Павлик кивнул. На светлом личике засверкала наивная, счастливая улыбка. Он так хотел гамак!
— Тогда, давай-ка поиграем в машинки.
Андрей подошел к камере и включил запись. Павлик играл радостно и с улыбкой до ушей. Музыка играла бойко, пестрели яркие краски на игрушках.
«Потом добавлю эффекты и вставки. Ролик будет что надо, — довольно подумал Андрей»
***
«Кофточка что надо!»
Маша обожала покупать тряпки. С приходом свободных денег ее траты приобрели впечатляющий размах. Андрея это страшно бесило, но женщина привыкла игнорировать его «детские психи». Она покрутилась перед зеркалом, изогнулась в сексуальной позе и, поправив черные очки-капли, улыбнулась.
«О да, милая. Ты просто космос»
Взгляд скользнул по ценнику, но тот тут же выбыл из списка чего-то значимого. В самом деле, ну стоит свитерок сорок три тысячи рублей, ну и что? Маша давно для себя сочинила простой закон: не тратишь на себя — себя не любишь. Не любишь себя — не любят тебя. Не любят тебя — Андрей начинает поглядывать на блядей.
Она скривила губки и, добавив кофточку к охапке одежды, пошла на кассу, изящно повиливая бедрами. В магазине кипела торговля, ворчащие, уродливо-обрюзгшие бабы с выцветшими губами и глазами цвета кошачьего дерьма пытались выпросить у мужей покупку. Маша улыбнулась, чувствуя на себе взгляд усталых, забитых жизнью мужей, вынужденных отдавать последнюю копейку по прихоти жены. Не могут зарабатывать, не могут обеспечить свою женщину, скряжничают как последняя собесная бабка, и еще смеют называть себя мужчинами! И пялиться на коротенькие шортики, некомфортно врезающиеся в зад. Красота требует жертв и маленькие натертости стоят того, чтобы на каждом повороте чувствовать похотливые взгляды неудачников.

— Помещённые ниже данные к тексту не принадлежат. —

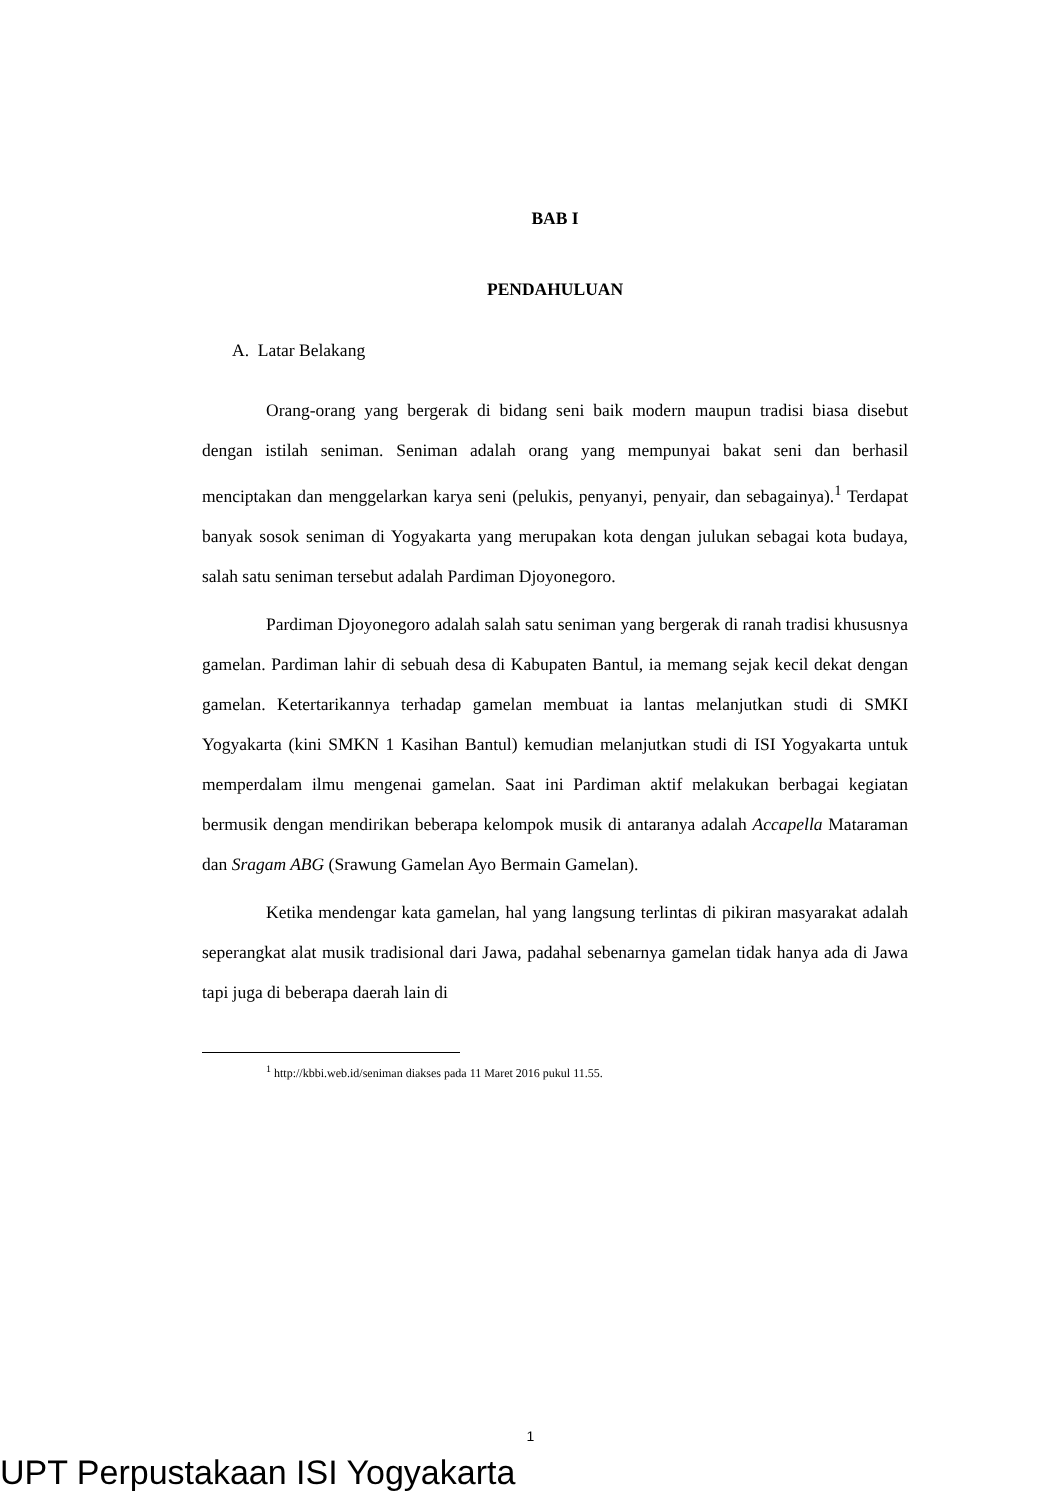BAB I
PENDAHULUAN
A. Latar Belakang
Orang-orang yang bergerak di bidang seni baik modern maupun tradisi biasa disebut dengan istilah seniman. Seniman adalah orang yang mempunyai bakat seni dan berhasil menciptakan dan menggelarkan karya seni (pelukis, penyanyi, penyair, dan sebagainya).<sup>1</sup> Terdapat banyak sosok seniman di Yogyakarta yang merupakan kota dengan julukan sebagai kota budaya, salah satu seniman tersebut adalah Pardiman Djoyonegoro.
Pardiman Djoyonegoro adalah salah satu seniman yang bergerak di ranah tradisi khususnya gamelan. Pardiman lahir di sebuah desa di Kabupaten Bantul, ia memang sejak kecil dekat dengan gamelan. Ketertarikannya terhadap gamelan membuat ia lantas melanjutkan studi di SMKI Yogyakarta (kini SMKN 1 Kasihan Bantul) kemudian melanjutkan studi di ISI Yogyakarta untuk memperdalam ilmu mengenai gamelan. Saat ini Pardiman aktif melakukan berbagai kegiatan bermusik dengan mendirikan beberapa kelompok musik di antaranya adalah Accapella Mataraman dan Sragam ABG (Srawung Gamelan Ayo Bermain Gamelan).
Ketika mendengar kata gamelan, hal yang langsung terlintas di pikiran masyarakat adalah seperangkat alat musik tradisional dari Jawa, padahal sebenarnya gamelan tidak hanya ada di Jawa tapi juga di beberapa daerah lain di
<sup>1</sup> http://kbbi.web.id/seniman diakses pada 11 Maret 2016 pukul 11.55.
1
UPT Perpustakaan ISI Yogyakarta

Подруга у кассы заметила ее и помахала. Маша улыбнулась и ускорила шаг, чувствуя себя богиней дня. Лиза как раз укладывала в пакет скромную покупку — какие-то уродливые, дешманские брюки в стиле «белые отбросы», с порванными коленями, как у заправской дорожной шлюхи.
«Почему у нее стерты колени на джинсах? Да потому что ее трахает вся улица. Вышла из дома — чпок и оприходовали. У нее же тормозов нет. Любому Ашоту за кебаб отсосет. Шалава, — усмехнулся Андрей, поправляя галстук перед зеркалом.

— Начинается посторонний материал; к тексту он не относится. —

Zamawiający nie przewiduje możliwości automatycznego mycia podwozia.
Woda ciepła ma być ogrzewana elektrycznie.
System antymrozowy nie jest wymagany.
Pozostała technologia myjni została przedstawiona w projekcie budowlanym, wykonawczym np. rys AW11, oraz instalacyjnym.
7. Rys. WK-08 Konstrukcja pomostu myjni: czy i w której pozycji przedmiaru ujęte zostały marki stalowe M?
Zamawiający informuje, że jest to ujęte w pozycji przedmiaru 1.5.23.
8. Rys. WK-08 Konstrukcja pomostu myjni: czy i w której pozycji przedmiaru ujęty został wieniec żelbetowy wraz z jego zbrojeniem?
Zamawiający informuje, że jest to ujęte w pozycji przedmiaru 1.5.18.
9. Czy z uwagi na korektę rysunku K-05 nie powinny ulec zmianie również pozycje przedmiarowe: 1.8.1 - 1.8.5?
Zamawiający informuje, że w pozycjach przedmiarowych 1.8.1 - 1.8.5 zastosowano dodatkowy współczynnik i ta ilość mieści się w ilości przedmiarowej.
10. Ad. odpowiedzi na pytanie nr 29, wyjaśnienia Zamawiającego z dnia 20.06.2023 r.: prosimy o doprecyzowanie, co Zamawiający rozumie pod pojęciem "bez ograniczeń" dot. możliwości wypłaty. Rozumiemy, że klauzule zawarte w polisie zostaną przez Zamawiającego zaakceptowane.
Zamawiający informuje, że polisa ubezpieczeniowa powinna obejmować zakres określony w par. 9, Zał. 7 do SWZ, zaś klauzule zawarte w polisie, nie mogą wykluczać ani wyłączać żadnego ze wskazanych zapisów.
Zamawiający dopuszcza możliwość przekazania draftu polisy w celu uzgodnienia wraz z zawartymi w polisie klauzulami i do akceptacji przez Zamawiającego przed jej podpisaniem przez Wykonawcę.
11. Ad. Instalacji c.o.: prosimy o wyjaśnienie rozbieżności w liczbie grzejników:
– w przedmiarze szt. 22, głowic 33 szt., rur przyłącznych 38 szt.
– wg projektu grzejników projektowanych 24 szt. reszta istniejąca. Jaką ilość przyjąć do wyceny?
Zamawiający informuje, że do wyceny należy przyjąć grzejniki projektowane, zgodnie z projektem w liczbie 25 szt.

— Она не шалава, — запротестовала Маша. — И вообще, она моя подруга. Мне не нравится, что ты так о ней говоришь, — она бросила взгляд на светлое личико сына, сосредоточенно раскрашивающего комикс. — Тем более при нем»
— Она блядь, причем пробитая, — презрительно фыркнул Андрей. — И мне не нравится, что ты с ней общаешься. Позоришь всю семью.
— Что ты такое говоришь? — ахнула Маша, готовясь при необходимости зарыдать. — Она хорошая, ты ее совсем не знаешь! И она мать одиночка!
Андрей засмеялся и, подойдя к жене, поцеловал ее в лоб.
— Курочка, а почему она мать-одиночка ты не догадываешься?
— Ее бывший был козлом, — буркнула Маша.